▸ **Task statement**:
Wherever "GenerationSoftware" occurs in the entries, copy the line that holds it.

▸ **Supplied material**:
####

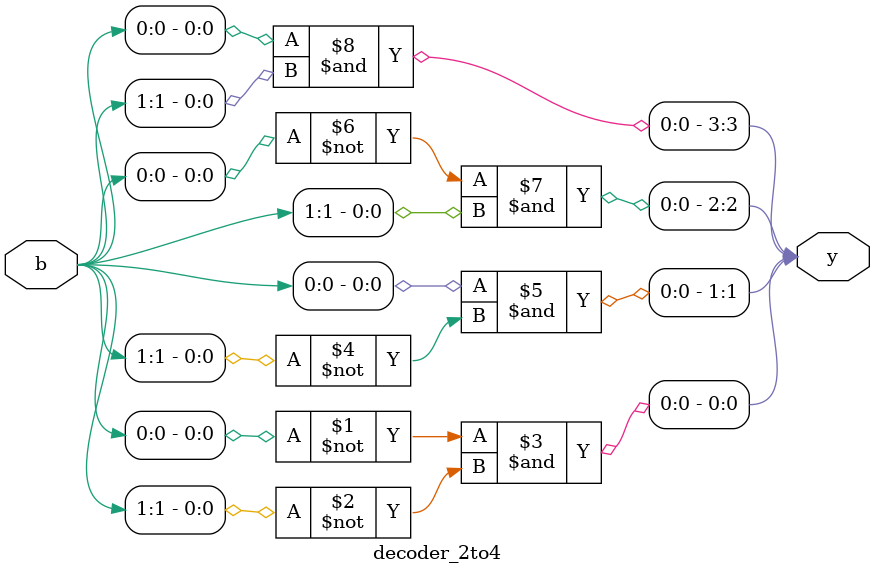
<source format=v>
`timescale 1ns / 1ps

module decoder_2to4(
    output [3:0] y,
    input[1:0] b
    );
    
    assign y[0]= (~b[0]) & (~b[1]);
    assign y[1]= (b[0]) & (~b[1]);
    assign y[2]= (~b[0]) & (b[1]);
    assign y[3]= (b[0]) & (b[1]);
endmodule

</source>
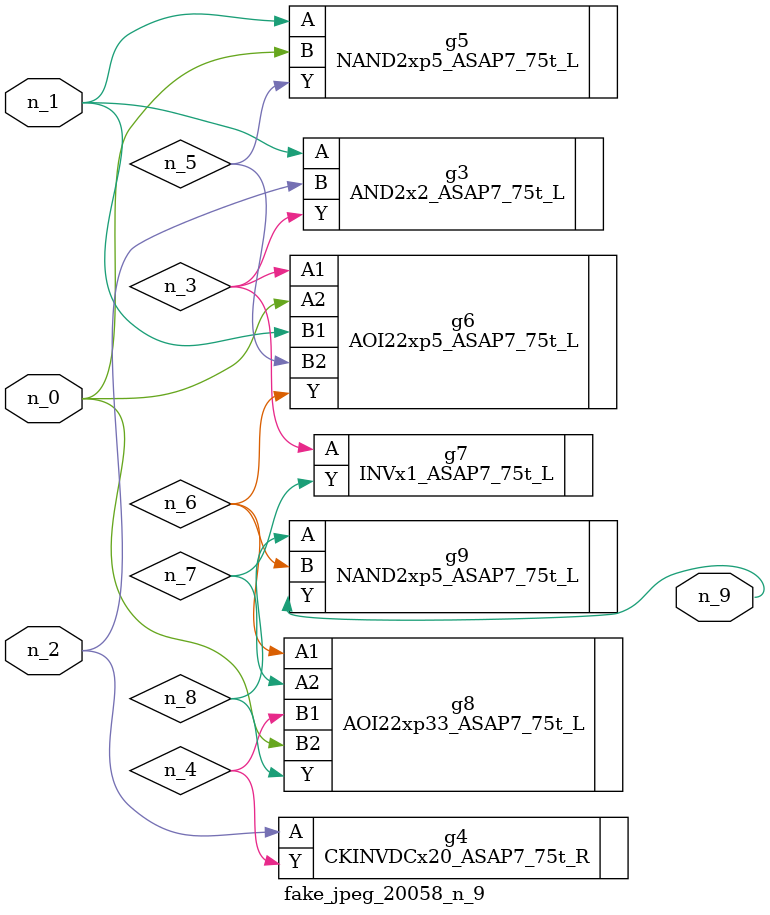
<source format=v>
module fake_jpeg_20058_n_9 (n_0, n_2, n_1, n_9);

input n_0;
input n_2;
input n_1;

output n_9;

wire n_3;
wire n_4;
wire n_8;
wire n_6;
wire n_5;
wire n_7;

AND2x2_ASAP7_75t_L g3 ( 
.A(n_1),
.B(n_2),
.Y(n_3)
);

CKINVDCx20_ASAP7_75t_R g4 ( 
.A(n_2),
.Y(n_4)
);

NAND2xp5_ASAP7_75t_L g5 ( 
.A(n_1),
.B(n_0),
.Y(n_5)
);

AOI22xp5_ASAP7_75t_L g6 ( 
.A1(n_3),
.A2(n_0),
.B1(n_1),
.B2(n_5),
.Y(n_6)
);

AOI22xp33_ASAP7_75t_L g8 ( 
.A1(n_6),
.A2(n_7),
.B1(n_4),
.B2(n_0),
.Y(n_8)
);

INVx1_ASAP7_75t_L g7 ( 
.A(n_3),
.Y(n_7)
);

NAND2xp5_ASAP7_75t_L g9 ( 
.A(n_8),
.B(n_6),
.Y(n_9)
);


endmodule
</source>
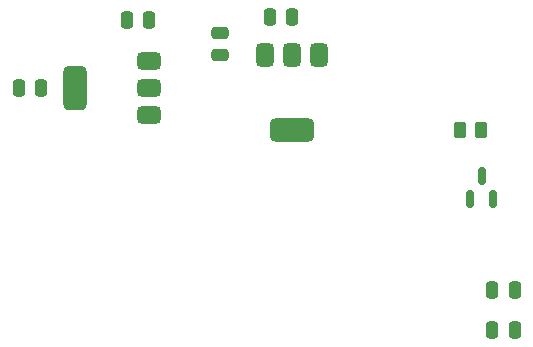
<source format=gbr>
%TF.GenerationSoftware,KiCad,Pcbnew,9.0.4*%
%TF.CreationDate,2025-10-04T23:37:01+05:30*%
%TF.ProjectId,FireSide,46697265-5369-4646-952e-6b696361645f,rev?*%
%TF.SameCoordinates,Original*%
%TF.FileFunction,Paste,Top*%
%TF.FilePolarity,Positive*%
%FSLAX46Y46*%
G04 Gerber Fmt 4.6, Leading zero omitted, Abs format (unit mm)*
G04 Created by KiCad (PCBNEW 9.0.4) date 2025-10-04 23:37:01*
%MOMM*%
%LPD*%
G01*
G04 APERTURE LIST*
G04 Aperture macros list*
%AMRoundRect*
0 Rectangle with rounded corners*
0 $1 Rounding radius*
0 $2 $3 $4 $5 $6 $7 $8 $9 X,Y pos of 4 corners*
0 Add a 4 corners polygon primitive as box body*
4,1,4,$2,$3,$4,$5,$6,$7,$8,$9,$2,$3,0*
0 Add four circle primitives for the rounded corners*
1,1,$1+$1,$2,$3*
1,1,$1+$1,$4,$5*
1,1,$1+$1,$6,$7*
1,1,$1+$1,$8,$9*
0 Add four rect primitives between the rounded corners*
20,1,$1+$1,$2,$3,$4,$5,0*
20,1,$1+$1,$4,$5,$6,$7,0*
20,1,$1+$1,$6,$7,$8,$9,0*
20,1,$1+$1,$8,$9,$2,$3,0*%
G04 Aperture macros list end*
%ADD10RoundRect,0.250000X0.250000X0.475000X-0.250000X0.475000X-0.250000X-0.475000X0.250000X-0.475000X0*%
%ADD11RoundRect,0.250000X0.475000X-0.250000X0.475000X0.250000X-0.475000X0.250000X-0.475000X-0.250000X0*%
%ADD12RoundRect,0.375000X-0.375000X0.625000X-0.375000X-0.625000X0.375000X-0.625000X0.375000X0.625000X0*%
%ADD13RoundRect,0.500000X-1.400000X0.500000X-1.400000X-0.500000X1.400000X-0.500000X1.400000X0.500000X0*%
%ADD14RoundRect,0.375000X0.625000X0.375000X-0.625000X0.375000X-0.625000X-0.375000X0.625000X-0.375000X0*%
%ADD15RoundRect,0.500000X0.500000X1.400000X-0.500000X1.400000X-0.500000X-1.400000X0.500000X-1.400000X0*%
%ADD16RoundRect,0.250000X-0.250000X-0.475000X0.250000X-0.475000X0.250000X0.475000X-0.250000X0.475000X0*%
%ADD17RoundRect,0.250000X0.262500X0.450000X-0.262500X0.450000X-0.262500X-0.450000X0.262500X-0.450000X0*%
%ADD18RoundRect,0.150000X0.150000X-0.587500X0.150000X0.587500X-0.150000X0.587500X-0.150000X-0.587500X0*%
G04 APERTURE END LIST*
D10*
%TO.C,C2*%
X100950000Y-44750000D03*
X99050000Y-44750000D03*
%TD*%
D11*
%TO.C,C3*%
X106950000Y-47700000D03*
X106950000Y-45800000D03*
%TD*%
D12*
%TO.C,U4*%
X115350000Y-47700000D03*
X113050000Y-47700000D03*
D13*
X113050000Y-54000000D03*
D12*
X110750000Y-47700000D03*
%TD*%
D14*
%TO.C,U1*%
X100941768Y-52760400D03*
X100941768Y-50460400D03*
D15*
X94641768Y-50460400D03*
D14*
X100941768Y-48160400D03*
%TD*%
D16*
%TO.C,C6*%
X129989181Y-70987836D03*
X131889181Y-70987836D03*
%TD*%
D17*
%TO.C,R4*%
X129075000Y-54000000D03*
X127250000Y-54000000D03*
%TD*%
D10*
%TO.C,C4*%
X91791212Y-50463737D03*
X89891212Y-50463737D03*
%TD*%
%TO.C,C1*%
X113046508Y-44460665D03*
X111146508Y-44460665D03*
%TD*%
D16*
%TO.C,C5*%
X129993152Y-67558421D03*
X131893152Y-67558421D03*
%TD*%
D18*
%TO.C,Q1*%
X128134612Y-59850250D03*
X130034612Y-59850250D03*
X129084612Y-57975250D03*
%TD*%
M02*

</source>
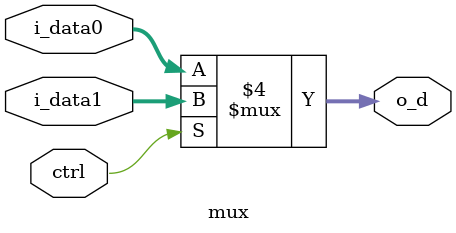
<source format=v>
`timescale 1ns / 1ps


module mux #(parameter WIDTH=12)(
input   [WIDTH-1:0] i_data0,
input   [WIDTH-1:0] i_data1,
input   ctrl,
output reg [WIDTH-1:0] o_d
);
    
    
always @(*)    
begin
    if(ctrl == 0)
        o_d = i_data0;
    else
        o_d = i_data1;
end
    
    
    
    
endmodule

</source>
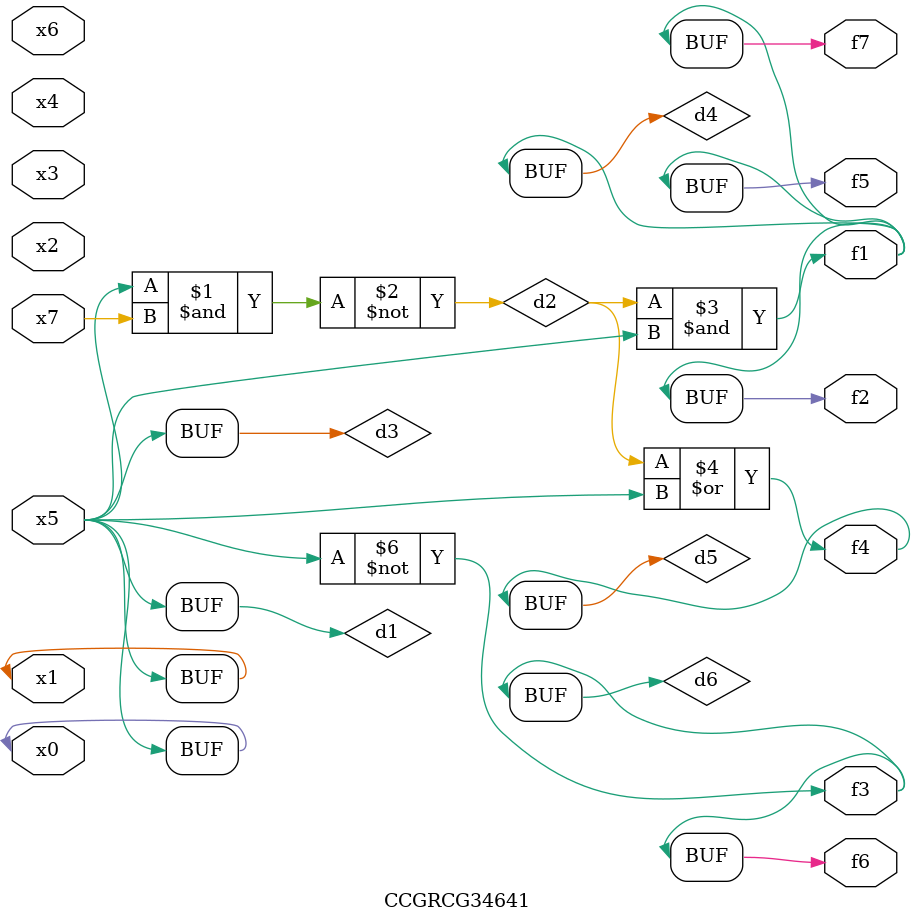
<source format=v>
module CCGRCG34641(
	input x0, x1, x2, x3, x4, x5, x6, x7,
	output f1, f2, f3, f4, f5, f6, f7
);

	wire d1, d2, d3, d4, d5, d6;

	buf (d1, x0, x5);
	nand (d2, x5, x7);
	buf (d3, x0, x1);
	and (d4, d2, d3);
	or (d5, d2, d3);
	nor (d6, d1, d3);
	assign f1 = d4;
	assign f2 = d4;
	assign f3 = d6;
	assign f4 = d5;
	assign f5 = d4;
	assign f6 = d6;
	assign f7 = d4;
endmodule

</source>
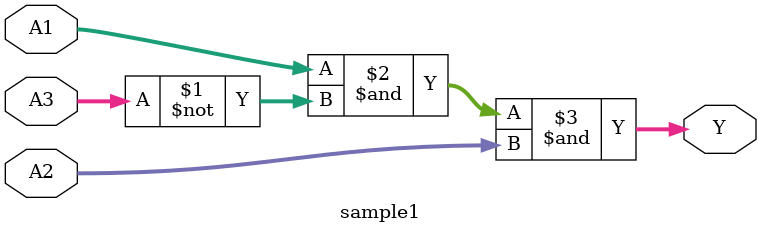
<source format=v>
/*
 * Generated by Digiblock. Don't modify this file!
 * Any changes will be lost if this file is regenerated.
 */

module sample1 (
  input [1:0] A1,
  input [1:0] A2,
  input [1:0] A3,
  output [1:0] Y
);
  assign Y = (A1 & ~ A3 & A2);
endmodule

</source>
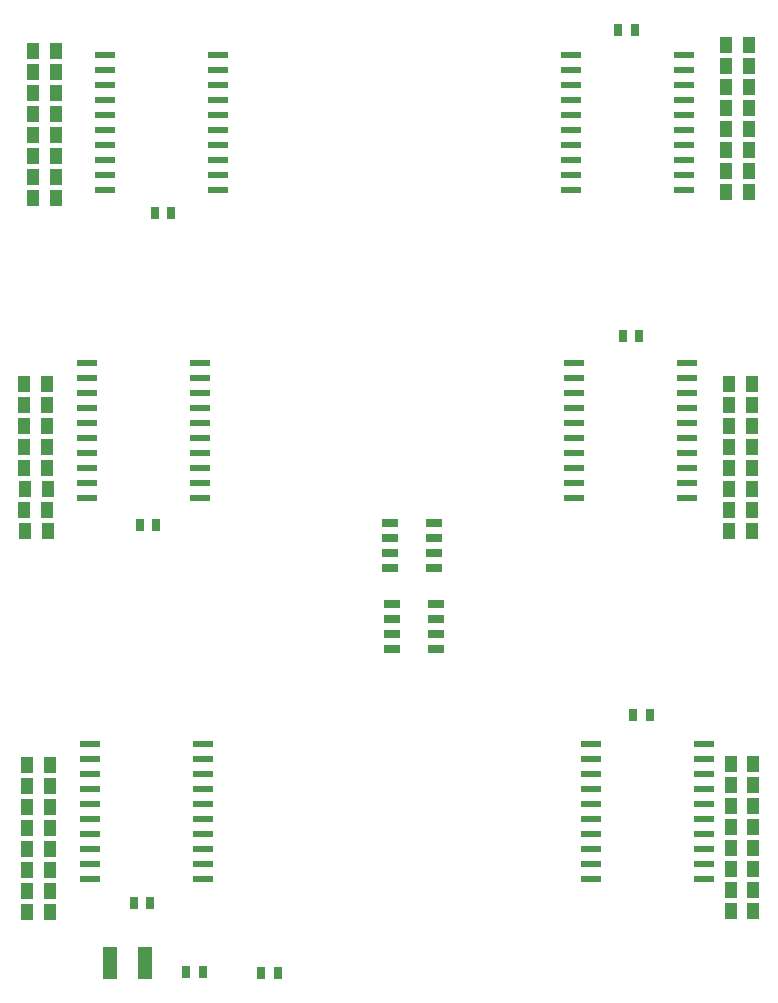
<source format=gtp>
G04*
G04 #@! TF.GenerationSoftware,Altium Limited,Altium Designer,23.4.1 (23)*
G04*
G04 Layer_Color=8421504*
%FSLAX25Y25*%
%MOIN*%
G70*
G04*
G04 #@! TF.SameCoordinates,D3063454-9748-4D5F-95FB-788F291D17A3*
G04*
G04*
G04 #@! TF.FilePolarity,Positive*
G04*
G01*
G75*
%ADD15R,0.07100X0.02100*%
%ADD16R,0.03937X0.05709*%
%ADD17R,0.03071X0.03898*%
%ADD18R,0.05787X0.02913*%
%ADD19R,0.04646X0.11063*%
D15*
X188200Y166000D02*
D03*
Y171000D02*
D03*
Y176000D02*
D03*
Y181000D02*
D03*
Y186000D02*
D03*
Y191000D02*
D03*
Y196000D02*
D03*
Y201000D02*
D03*
Y206000D02*
D03*
Y211000D02*
D03*
X225800D02*
D03*
Y206000D02*
D03*
Y201000D02*
D03*
Y196000D02*
D03*
Y191000D02*
D03*
Y186000D02*
D03*
Y181000D02*
D03*
Y176000D02*
D03*
Y171000D02*
D03*
Y166000D02*
D03*
X187200Y293000D02*
D03*
Y298000D02*
D03*
Y303000D02*
D03*
Y308000D02*
D03*
Y313000D02*
D03*
Y318000D02*
D03*
Y323000D02*
D03*
Y328000D02*
D03*
Y333000D02*
D03*
Y338000D02*
D03*
X224800D02*
D03*
Y333000D02*
D03*
Y328000D02*
D03*
Y323000D02*
D03*
Y318000D02*
D03*
Y313000D02*
D03*
Y308000D02*
D03*
Y303000D02*
D03*
Y298000D02*
D03*
Y293000D02*
D03*
X193200Y395500D02*
D03*
Y400500D02*
D03*
Y405500D02*
D03*
Y410500D02*
D03*
Y415500D02*
D03*
Y420500D02*
D03*
Y425500D02*
D03*
Y430500D02*
D03*
Y435500D02*
D03*
Y440500D02*
D03*
X230800D02*
D03*
Y435500D02*
D03*
Y430500D02*
D03*
Y425500D02*
D03*
Y420500D02*
D03*
Y415500D02*
D03*
Y410500D02*
D03*
Y405500D02*
D03*
Y400500D02*
D03*
Y395500D02*
D03*
X355200Y211000D02*
D03*
Y206000D02*
D03*
Y201000D02*
D03*
Y196000D02*
D03*
Y191000D02*
D03*
Y186000D02*
D03*
Y181000D02*
D03*
Y176000D02*
D03*
Y171000D02*
D03*
Y166000D02*
D03*
X392800D02*
D03*
Y171000D02*
D03*
Y176000D02*
D03*
Y181000D02*
D03*
Y186000D02*
D03*
Y191000D02*
D03*
Y196000D02*
D03*
Y201000D02*
D03*
Y206000D02*
D03*
Y211000D02*
D03*
X348400Y440500D02*
D03*
Y435500D02*
D03*
Y430500D02*
D03*
Y425500D02*
D03*
Y420500D02*
D03*
Y415500D02*
D03*
Y410500D02*
D03*
Y405500D02*
D03*
Y400500D02*
D03*
Y395500D02*
D03*
X386000D02*
D03*
Y400500D02*
D03*
Y405500D02*
D03*
Y410500D02*
D03*
Y415500D02*
D03*
Y420500D02*
D03*
Y425500D02*
D03*
Y430500D02*
D03*
Y435500D02*
D03*
Y440500D02*
D03*
X349400Y338000D02*
D03*
Y333000D02*
D03*
Y328000D02*
D03*
Y323000D02*
D03*
Y318000D02*
D03*
Y313000D02*
D03*
Y308000D02*
D03*
Y303000D02*
D03*
Y298000D02*
D03*
Y293000D02*
D03*
X387000D02*
D03*
Y298000D02*
D03*
Y303000D02*
D03*
Y308000D02*
D03*
Y313000D02*
D03*
Y318000D02*
D03*
Y323000D02*
D03*
Y328000D02*
D03*
Y333000D02*
D03*
Y338000D02*
D03*
D16*
X166520Y296000D02*
D03*
X174000D02*
D03*
X166260Y303000D02*
D03*
X173740D02*
D03*
X166260Y310000D02*
D03*
X173740D02*
D03*
X166260Y331000D02*
D03*
X173740D02*
D03*
X166260Y289000D02*
D03*
X173740D02*
D03*
X166260Y324000D02*
D03*
X173740D02*
D03*
X166260Y317000D02*
D03*
X173740D02*
D03*
X166520Y282000D02*
D03*
X174000D02*
D03*
X169260Y435000D02*
D03*
X176740D02*
D03*
X169260Y393000D02*
D03*
X176740D02*
D03*
X169260Y400000D02*
D03*
X176740D02*
D03*
X169260Y407000D02*
D03*
X176740D02*
D03*
X169260Y414000D02*
D03*
X176740D02*
D03*
X169260Y428000D02*
D03*
X176740D02*
D03*
X169260Y421000D02*
D03*
X176740D02*
D03*
X169260Y442000D02*
D03*
X176740D02*
D03*
X400260Y430000D02*
D03*
X407740D02*
D03*
Y423000D02*
D03*
X400260D02*
D03*
X407740Y416000D02*
D03*
X400260D02*
D03*
X407740Y402000D02*
D03*
X400260D02*
D03*
X407740Y409000D02*
D03*
X400260D02*
D03*
X407740Y437000D02*
D03*
X400260D02*
D03*
X407740Y444000D02*
D03*
X400260D02*
D03*
X409248Y155328D02*
D03*
X401768D02*
D03*
X409248Y162328D02*
D03*
X401768D02*
D03*
X409248Y197328D02*
D03*
X401768D02*
D03*
X409248Y204328D02*
D03*
X401768D02*
D03*
X409248Y183328D02*
D03*
X401768D02*
D03*
X409248Y190328D02*
D03*
X401768D02*
D03*
X409248Y169328D02*
D03*
X401768D02*
D03*
X409248Y176328D02*
D03*
X401768D02*
D03*
X408740Y296000D02*
D03*
X401260D02*
D03*
X408740Y317000D02*
D03*
X401260D02*
D03*
X408740Y303000D02*
D03*
X401260D02*
D03*
X408740Y310000D02*
D03*
X401260D02*
D03*
X408740Y289000D02*
D03*
X401260D02*
D03*
X408740Y282000D02*
D03*
X401260D02*
D03*
X408740Y331000D02*
D03*
X401260D02*
D03*
X408740Y324000D02*
D03*
X401260D02*
D03*
X407740Y395000D02*
D03*
X400260D02*
D03*
X174740Y155000D02*
D03*
X167260D02*
D03*
X174740Y162000D02*
D03*
X167260D02*
D03*
X174740Y169000D02*
D03*
X167260D02*
D03*
X174740Y176000D02*
D03*
X167260D02*
D03*
X174740Y183000D02*
D03*
X167260D02*
D03*
X174740Y190000D02*
D03*
X167260D02*
D03*
X174740Y197000D02*
D03*
X167260D02*
D03*
X174740Y204000D02*
D03*
X167260D02*
D03*
D17*
X210256Y284000D02*
D03*
X204744D02*
D03*
X220244Y135000D02*
D03*
X225756D02*
D03*
X245244Y134500D02*
D03*
X250756D02*
D03*
X364244Y449000D02*
D03*
X369756D02*
D03*
X369244Y220500D02*
D03*
X374756D02*
D03*
X365744Y347000D02*
D03*
X371256D02*
D03*
X209744Y388000D02*
D03*
X215256D02*
D03*
X208256Y158000D02*
D03*
X202744D02*
D03*
D18*
X288138Y269500D02*
D03*
X302862D02*
D03*
X288138Y274500D02*
D03*
X302862D02*
D03*
X288138Y279500D02*
D03*
X302862D02*
D03*
X288138Y284500D02*
D03*
X302862D02*
D03*
X288638Y242500D02*
D03*
X303362D02*
D03*
X288638Y247500D02*
D03*
X303362D02*
D03*
X288638Y252500D02*
D03*
X303362D02*
D03*
X288638Y257500D02*
D03*
X303362D02*
D03*
D19*
X194653Y138000D02*
D03*
X206347D02*
D03*
M02*

</source>
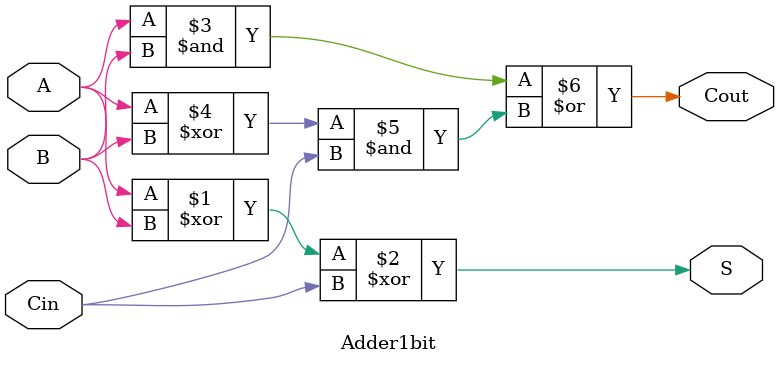
<source format=v>
module Adder1bit(
    input A,
    input B,
    input Cin,
    output S,
    output Cout
);
assign S = A^B^Cin;
assign Cout = (A & B) | (A ^ B) & Cin;
endmodule
</source>
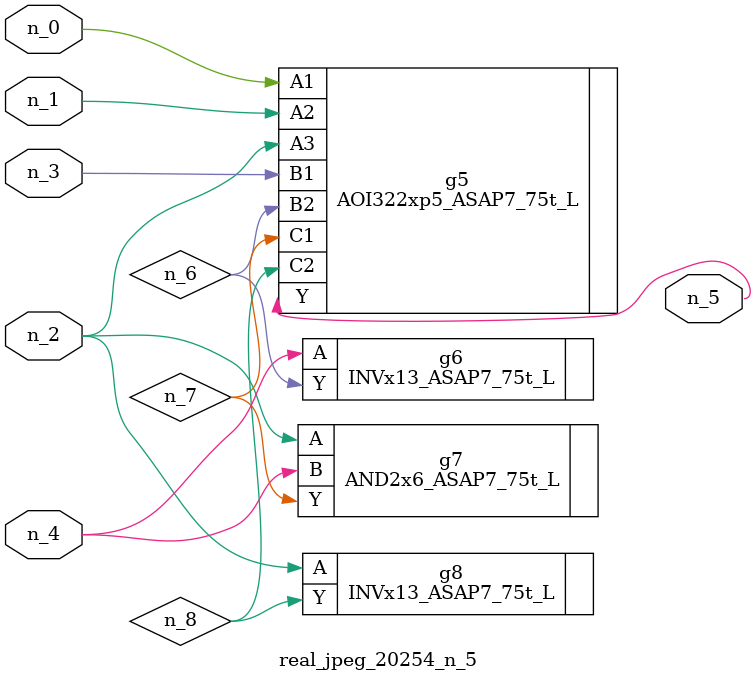
<source format=v>
module real_jpeg_20254_n_5 (n_4, n_0, n_1, n_2, n_3, n_5);

input n_4;
input n_0;
input n_1;
input n_2;
input n_3;

output n_5;

wire n_8;
wire n_6;
wire n_7;

AOI322xp5_ASAP7_75t_L g5 ( 
.A1(n_0),
.A2(n_1),
.A3(n_2),
.B1(n_3),
.B2(n_6),
.C1(n_7),
.C2(n_8),
.Y(n_5)
);

AND2x6_ASAP7_75t_L g7 ( 
.A(n_2),
.B(n_4),
.Y(n_7)
);

INVx13_ASAP7_75t_L g8 ( 
.A(n_2),
.Y(n_8)
);

INVx13_ASAP7_75t_L g6 ( 
.A(n_4),
.Y(n_6)
);


endmodule
</source>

####

▸ **Answer area**:
%TF.GenerationSoftware,KiCad,Pcbnew,9.0.4*%
G04 #@! TF.GenerationSoftware,Altium Limited,Altium Designer,23.4.1 (23)*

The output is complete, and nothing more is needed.